Personnages principaux
Madame Butterfly (Cio-cio-san): geisha
Suzuki: serviteur de Cio-cio-san
F.B. Pinkerton: lieutenant de la marine des États-Unis
Sharpless: consul des États-Unis à Nagasaki
Goro: courtier matrimonial
ler Acte
Sur une colline près de Nagasaki, Goro, un courtier de mariage, montre au lieutenant de la marine américaine Pinkerton la maison qu'il a acheté ("pour 999 années") pour sa vie en commun avec Cio-cio-San, la jeune geisha qu'il mariera bientôt. Mariage arrangé au prix de 100 yen et à l'habitude japonaise: pour 999 années, sauf la possibilité d'acquittement chaque mois. À l'officier Goro introduit Suzuki, bonne de Cio-cio-San. Sharpless arrive, consul américain à Nagasaki auquel Pinkerton confesse qu'il aime les plaisirs de la vie sans s'inquiéter des risques et des vertus d'autres gens. Sharpless ne partage pas cettes idées frivoles et porte un toast avec l'ami, il le dissuade de se marier. Dès loin on entend les voix de Cio-cio-San et de ses compagnes: la geisha que Pinkerton a surnommé "Butterfly" se présente avec ses parents et amis qui manifestent son bonheur. Le mariage est célébré par un commissaire impérial japonais; les célébrations sont interrompu brusquement cependant par l'intervention d'un vieux oncle bonze qui maudit sa nièce, car elle s'est marié avec un occidental et donc elle a nié la religion des ancêtres. Le parents se dispersesent impressionné par les mots du bonze qui a fait pleurer la "petite Butterfly." Mais Pinkerton, attendri, il la console et avec expressions affectueuses il l'invite à aimer le charme de la nuit étoilée qui s'approche. Le touchant duetto d'amour conclut l'action.
IIème Acte
Dans sa maison Butterfly écoute les prières de Suzuki et, toujours confiant dans le retour de Pinkerton, ailleurs de trois années, elle essaie de rassurer la bonne qui doute en imaginant l'arrivée du bien-aimé. À la présence de Sharpless, Goro présente le riche prince Yamadori qui depuis longtemps la désire en mariage. Mais elle refuse dédaigneusement et renvoie le prétendant. Le Consul est embarrassé car il doit lire à Cio-cio-San une lettre dans laquelle Pinkerton annonce son nouveau mariage avec une femme américaine. La lecture de la lettre est souvent interrompue par Butterfly, toujours convaincue du retour de son mari. Sharpless, apitoyé, il ne sait pas comment lui dire la vérité. Quand il essaie de le faire, elle lui montre le petit enfant blond eu par Pinkerton avec lequel elle serait forcé à aller mendier si son mari ne devait plus revenir.
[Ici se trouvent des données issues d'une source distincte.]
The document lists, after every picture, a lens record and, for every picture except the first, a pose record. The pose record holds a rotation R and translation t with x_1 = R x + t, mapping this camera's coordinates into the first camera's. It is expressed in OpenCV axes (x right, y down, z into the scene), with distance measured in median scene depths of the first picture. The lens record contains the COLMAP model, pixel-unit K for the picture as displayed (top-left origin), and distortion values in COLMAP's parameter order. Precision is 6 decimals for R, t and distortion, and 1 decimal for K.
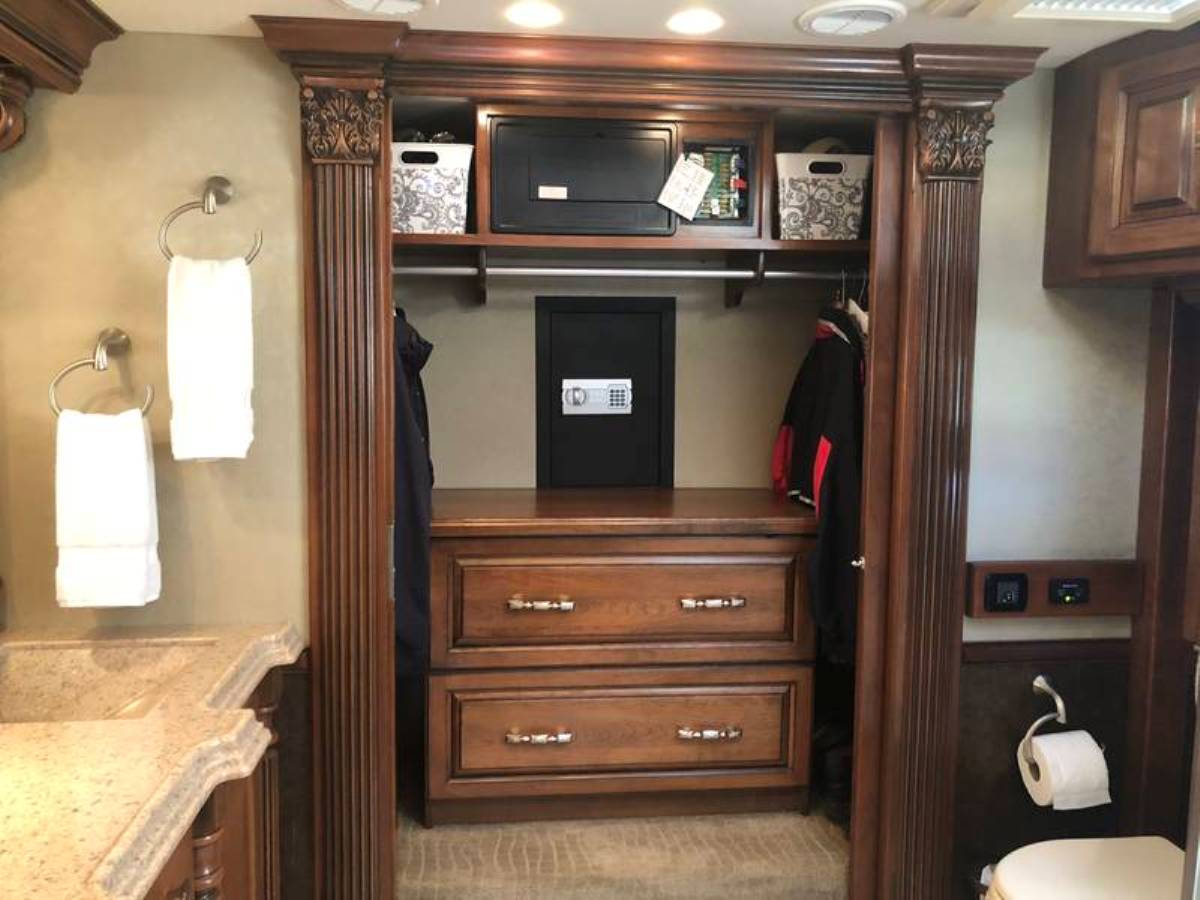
lens RADIAL K [[991.2, 0, 593.5], [0, 991.2, 431.0], [0, 0, 1]] dist [0.043418, -0.035555]
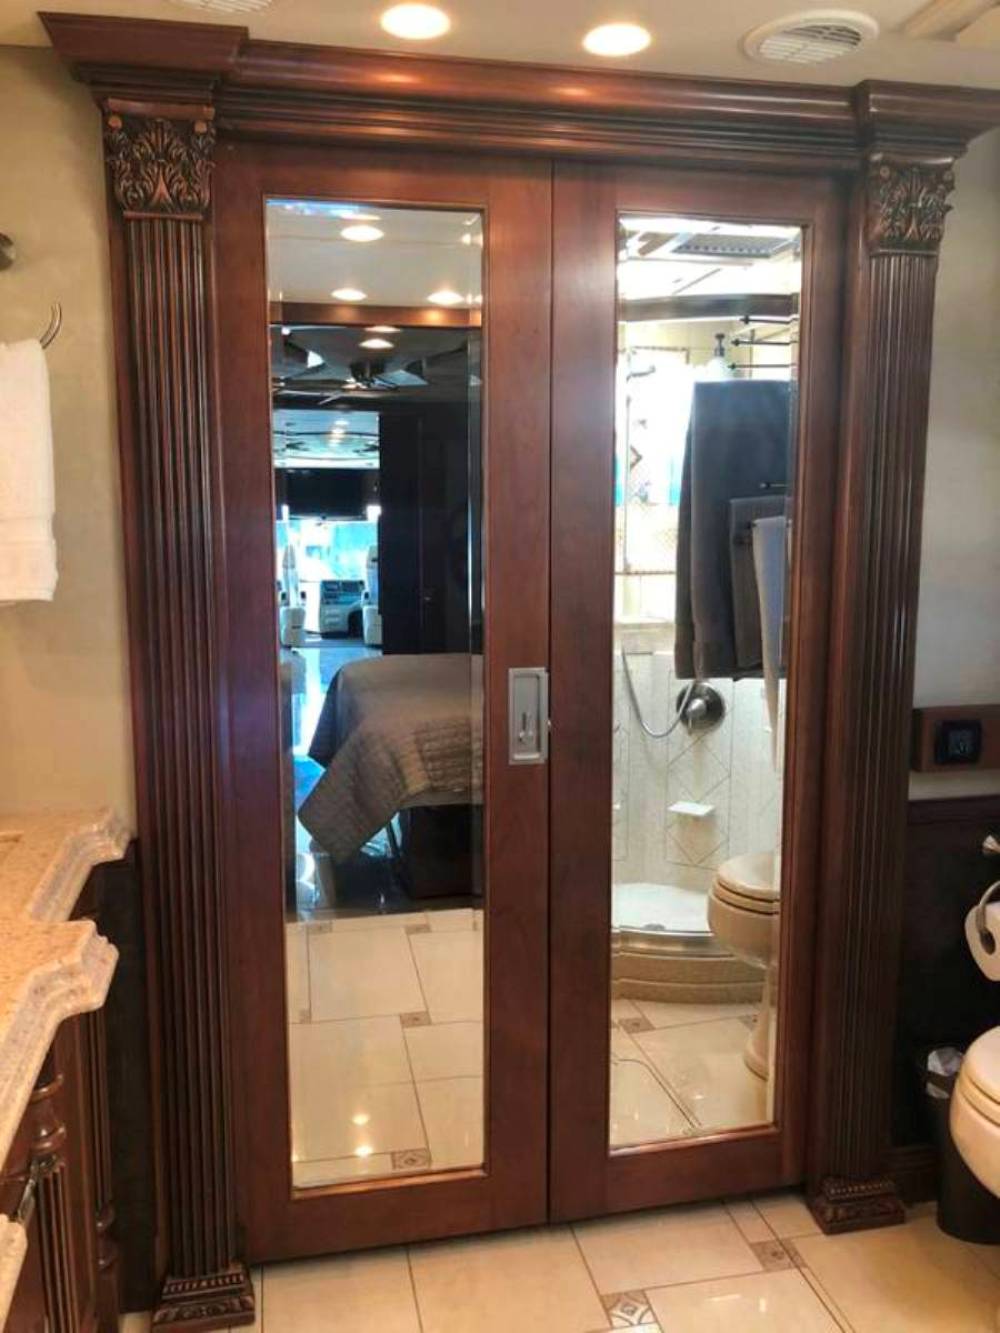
lens RADIAL K [[1101.0, 0, 500.9], [0, 1101.0, 642.8], [0, 0, 1]] dist [0.043418, -0.035555]
pose [[0.994352, -0.023890, 0.103404, -0.088640], [0.018608, 0.998487, 0.051749, 0.021065], [-0.104484, -0.049533, 0.993292, 0.101349]]
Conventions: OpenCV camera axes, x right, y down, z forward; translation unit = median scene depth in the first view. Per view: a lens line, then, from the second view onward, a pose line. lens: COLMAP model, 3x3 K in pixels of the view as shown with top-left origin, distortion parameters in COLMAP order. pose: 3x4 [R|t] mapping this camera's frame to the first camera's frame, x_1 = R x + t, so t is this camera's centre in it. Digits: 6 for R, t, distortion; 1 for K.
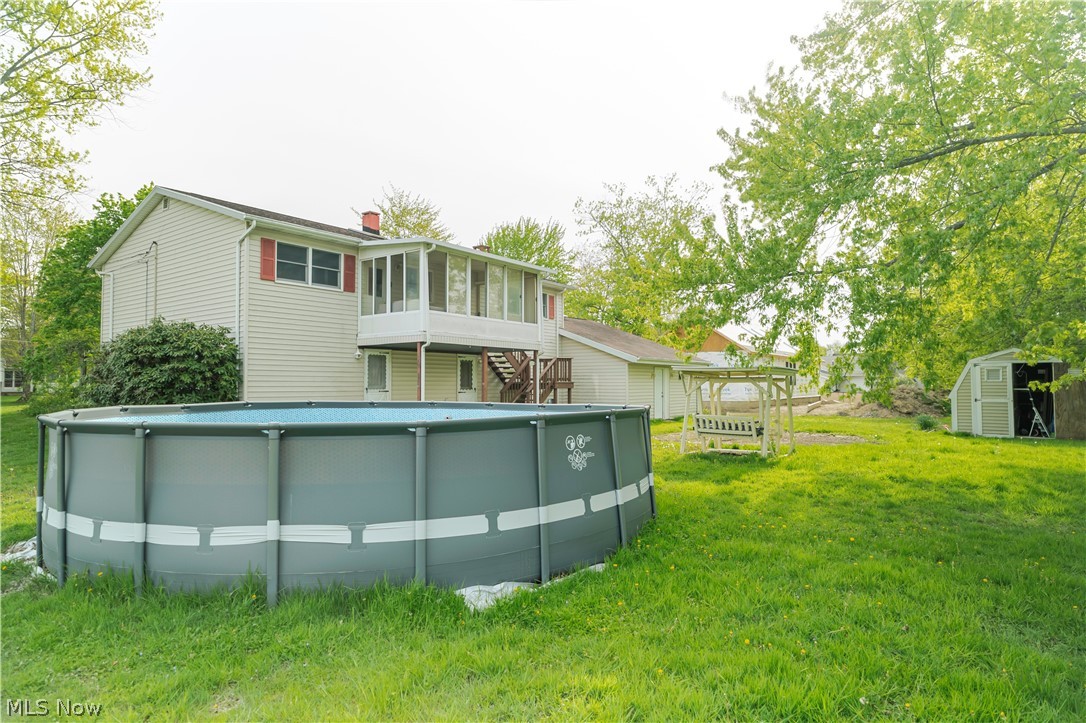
lens RADIAL K [[640.8, 0, 547.4], [0, 640.8, 363.6], [0, 0, 1]] dist [-0.003170, -0.000093]
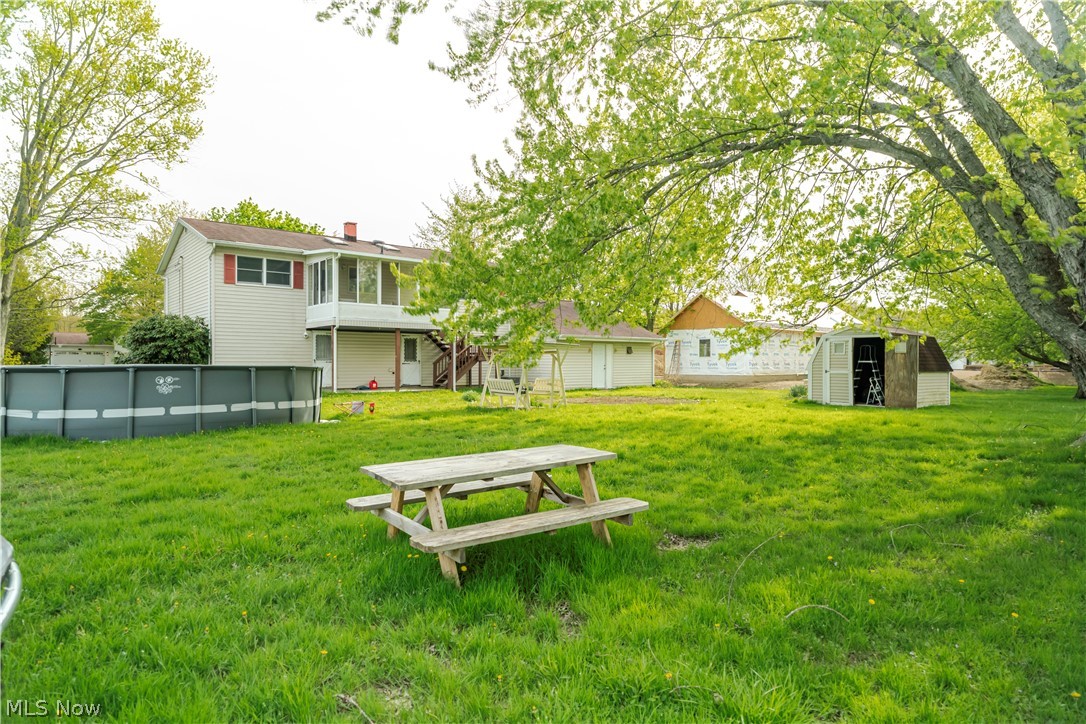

Elle se tourne vers le bébé avec une tendre chanson. Un coup de canon, l'avis de l'atterrissage d'un bateau, fait sursauter Butterfly qui regarde immédiatement avec une lorgnette vers la mer: c'est le bateau de Pinkerton! Cio-cio-San décore la maison avec fleurs et se prépare pour veiller, pendant le début de "l'intermède de nuit."
IIIème Acte
La nuit a passé dans une attente inutile. Suzuki convainc Butterfly, épuisé de la fatigue, d'aller se reposer avec son enfant. Pinkerton arrive, accompagné par sa femme Kate et de Sharpless, intentionné persuader Cio-cio-San de soumettre son enfant. Mais quand il apprend de Suzuki les souffrances de Butterfly, son grand amour, sa longue attente, manifeste ses propres remords et il s'en va. Cio-cio-San rentre et croie de trouver son mari mais elle voit, au lieu, la femme américaine et elle se rend compte de la vérité. Elle comprend d'avoir été abandonné et ce qu'on veut de sa part. À la demande de Kate de soumettre le bébé à ses soins, elle répond qu'elle remettra son fils seulement à son père s'il viendra lui prendre. Elle reste seule et prend une épée, embrasse la lame et se prépare au suicide. Elle dédie un dernier au revoir au petit enfant; puis elle lui bande les yeux et derrière un écran s'inflige le coup mortel. De l'extérieur la voix souffrante de Pinkerton appelle "Butterfly! Butterfly!". Quand il entre, avec un dernier geste Cio-cio-San montre son enfant et meurt.